If you train, teach, speak or deliver reports to a group of people, these six helpful revelations about what goes on inside the mind of every audience member will help you best at your best.  
And each are backed up by scientific research.

Speaking Coach Bryan Kelly shares these six “secrets” from years of interviews and research. 
Here are the six secrets:
1.         We follow leaders. When you’re the presenter, you’re given authority. The audience wants and expects you to lead them. What you do next is vital so you don’t lose their allegiance. Become a leader from the start and own it. Stanley Milgram’s controversial experiments in the early 1960s showed it’s very hard for most of us to resist authority. We’re simply wired to follow leaders.

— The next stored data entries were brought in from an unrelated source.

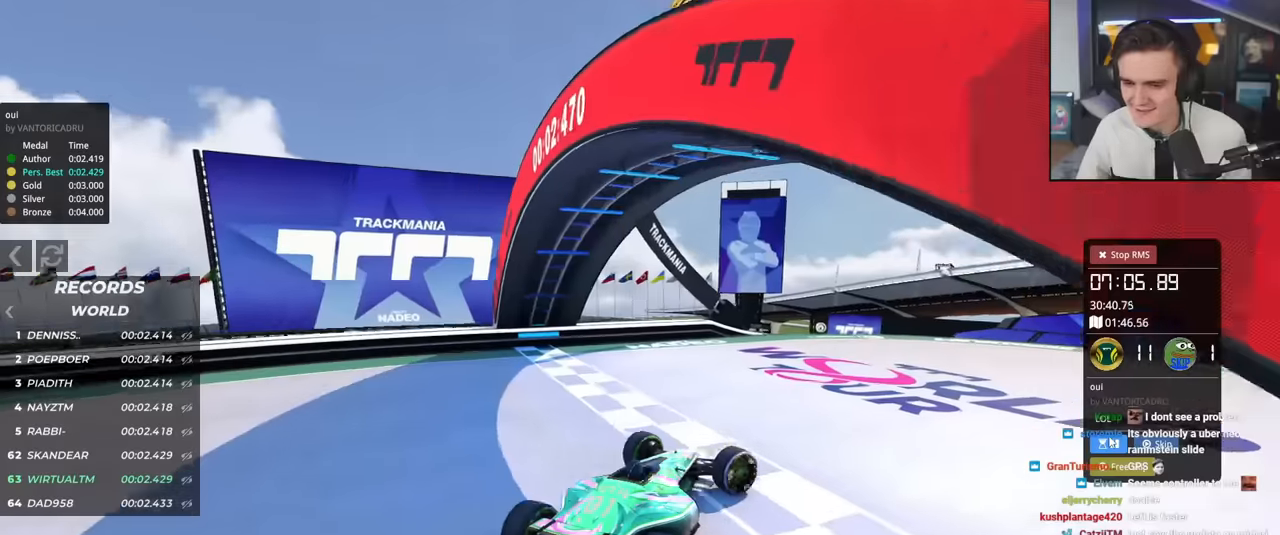
{"keys": ["up"], "events": []}
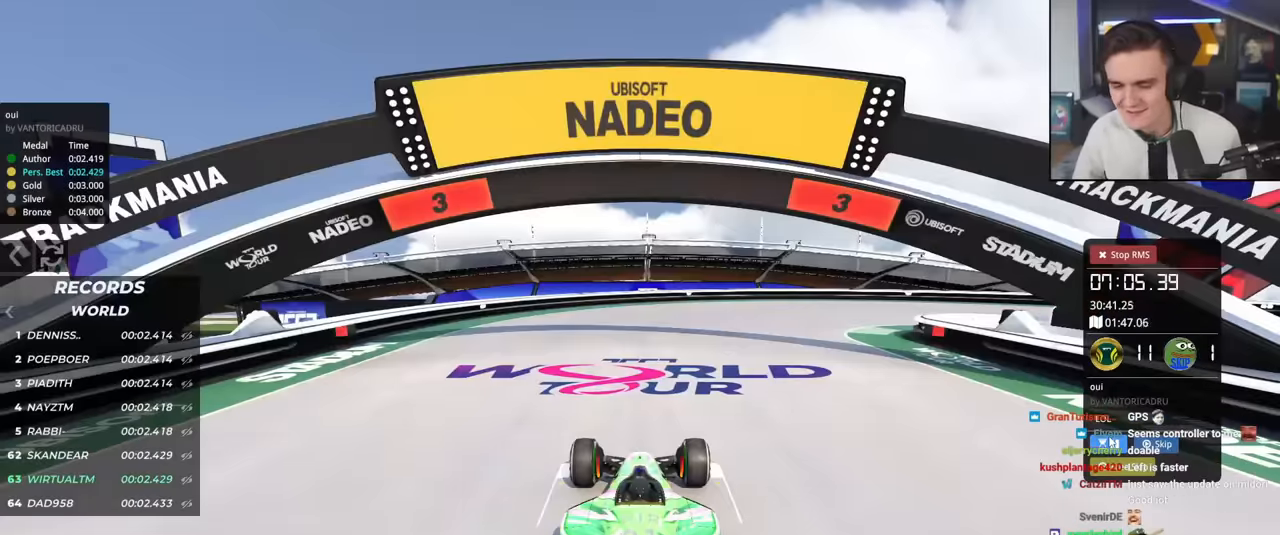
{"keys": ["up"], "events": []}
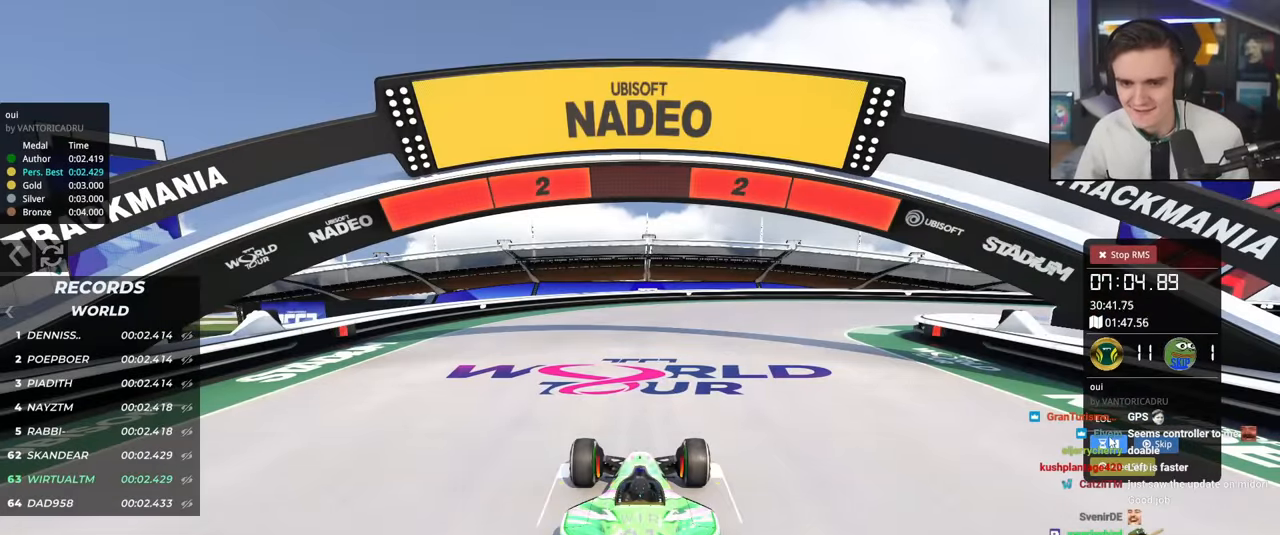
{"keys": ["up"], "events": []}
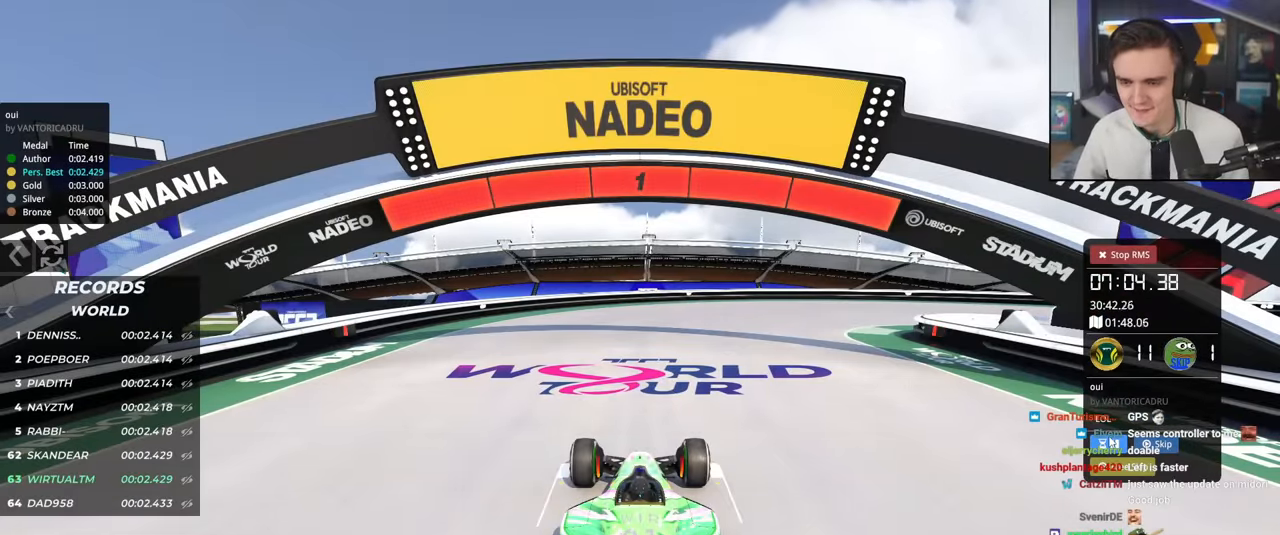
{"keys": ["up"], "events": []}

2.         We instantly read people. Audience members size you up before you even speak, which makes it essential to carefully design your opening. A well-crafted introduction and confident body language inspire people to follow your lead throughout the presentation. The past 15 years of psychological study shows people make unconscious decisions about others in one second or less. Malcolm Gladwell explores this research in his book Blink: The Power of Thinking Without Thinking.

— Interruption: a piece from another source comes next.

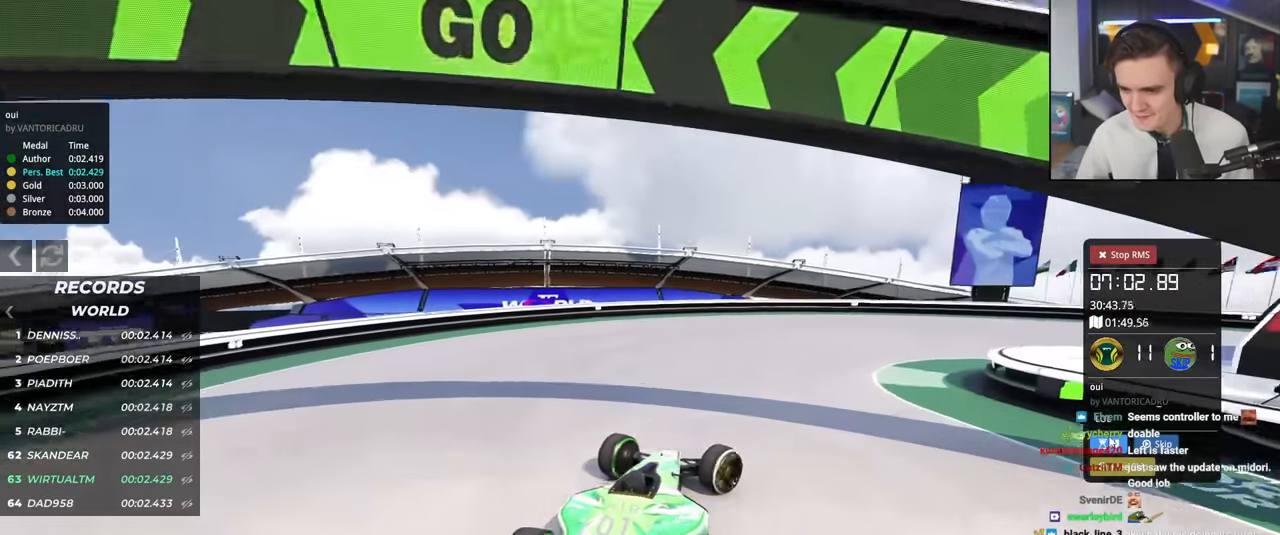
{"keys": ["right", "up"], "events": [[234, "right", "up"], [284, "right", "down"]]}
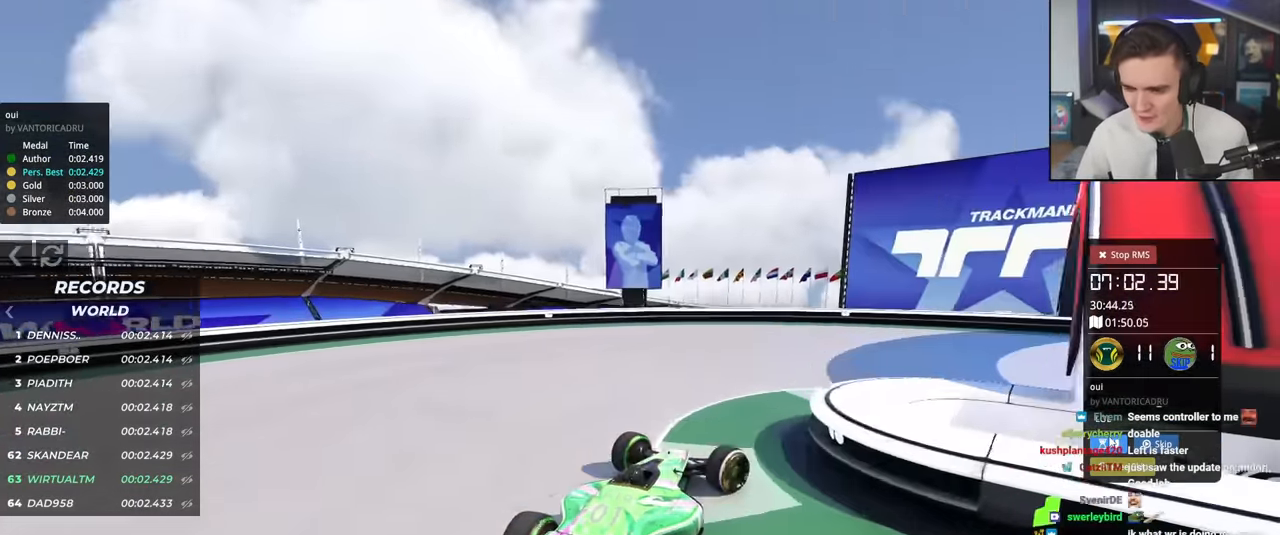
{"keys": ["right", "up"], "events": []}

3.         We assign meaning to body movement. Knowing how to stand, move, gesture, and deal with nervousness conveys leadership, passion, and openness. Stand straight, head upright, breathe deeply, and record yourself on camera when rehearsing. Intentional practice leads to confidence. A 2009 study conducted by Pablo Brinol revealed that by simply taking a posture of confidence, people feel more confident. In her 2011 book, The Silent Language of Leaders, Carol Kinsey Goman explains how physical gestures help us be effective leaders.
4.         We pay attention to vocal tone. The way you say a phrase means as much or more as the words themselves. Great speakers have long utilized this secret to engage audiences through volume, modulation, articulation, and well-placed pauses. MIT professor Alex Pentland summarized his study of nonverbal communication in his 2008 book, Honest Signalsand helped create a device called the Sociometer that monitors and predicts a person’s communication effectiveness.
5.         We imitate emotions. Two highly contagious emotions are passion and nervousness. Think hard about what you’d like people to feel, then exhibit that emotion. Those feelings will be conveyed through your voice and body language. Mirror neurons in our brain allow us to literally experience what others experience. It’s believed these neurons help us empathize with someone. Neuroscientist V.S. Ramachandran’s 2012 book, The Tell-Tale Brain, details the significance of these neurons and how they work.
6.         We sync brain patterns when listening. Our audience is more strongly affected by listening than by reading slides. Visuals should support what you’re saying, not interfere. Better to have people intently listening than distracted by bullet points and complex charts. A 2010 study by Greg Stephens put participants in an fMRI machine while listening to someone talking. The brain patterns of the listener began to sync with the speaker’s brain patterns. The longer this occurred, the deeper the comprehension.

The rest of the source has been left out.